On this day in 1821, the Battle of Alamana was fought between the Greeks and the Ottoman Empire during the Greek War of Independence. After the fall of Livadeia to a contingent of Greek fighters under the command of Athanasios Diakos and Vasilis Bousgos, Hursid Pasha sent two of his most competent commanders from Thessaly to put down the revolt in Roumeli and then proceed to the Peloponnese and lift the siege at Tripolitsa. Diakos and his band decided to halt the Ottoman advance into Roumeli by taking defensive positions near Thermopylae. The Greek forces were outnumbered and Diakos, wounded in the battle, was captured after his sword broke. Diakos was then brought before the Turkish commanders who offered to make him an officer in the Turkish army.
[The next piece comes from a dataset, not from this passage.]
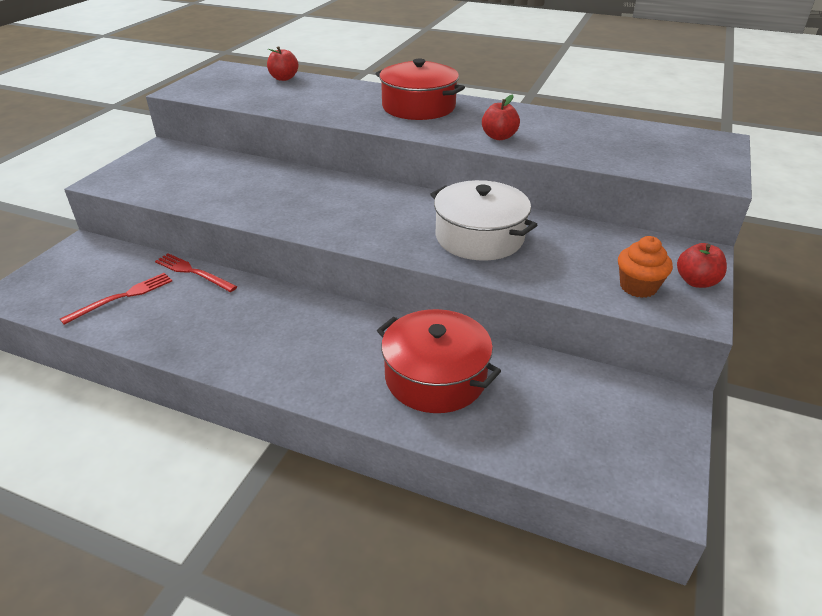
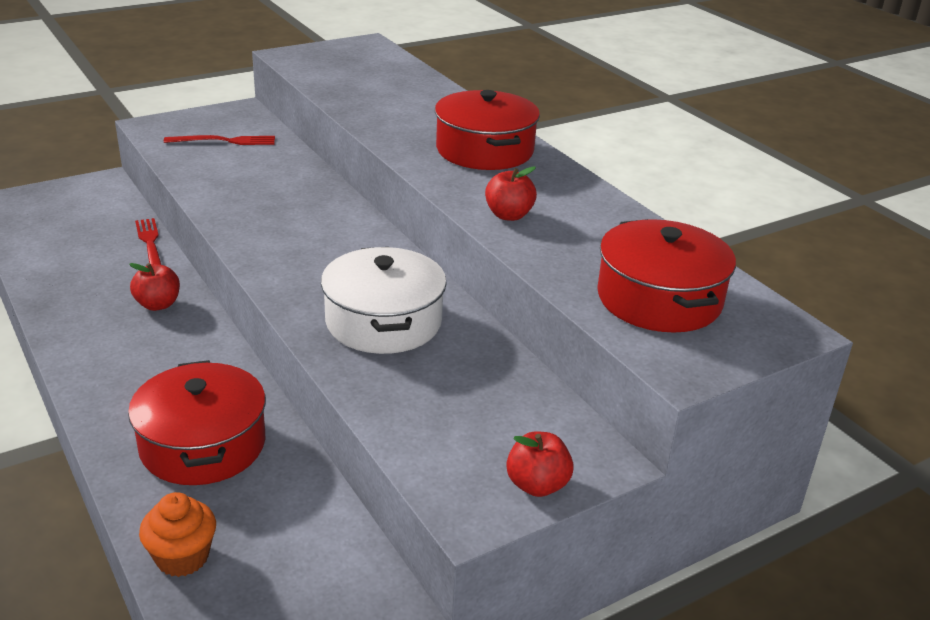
camera: 35 degrees right, 5 degrees down
(122, 297) = (71, 241): red fork -> red fork (224, 141)
(284, 78) = (404, 72): red apple -> red apple (158, 304)
(638, 287) = (459, 454): orange cupcake -> orange cupcake (182, 557)
(646, 149) = (659, 299): none -> red pot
Diakos immediately refused and replied: “I was born a Greek and I will die a Greek!” The Turkish commander then ordered that Diakos be impaled. The Ottomans tried to make him carry the sharpened pole, but he threw it down with contempt. As he was led off to be impaled it was said that onlookers heard him sing: “Look at the time Charon chose to take me, now that branches are flowering, now that the earth sends forth grass.” Even though the battle was ultimately a military defeat for the Greeks, Diakos’ death provided Greek national cause célèbre with a stirring myth of heroic martyrdom.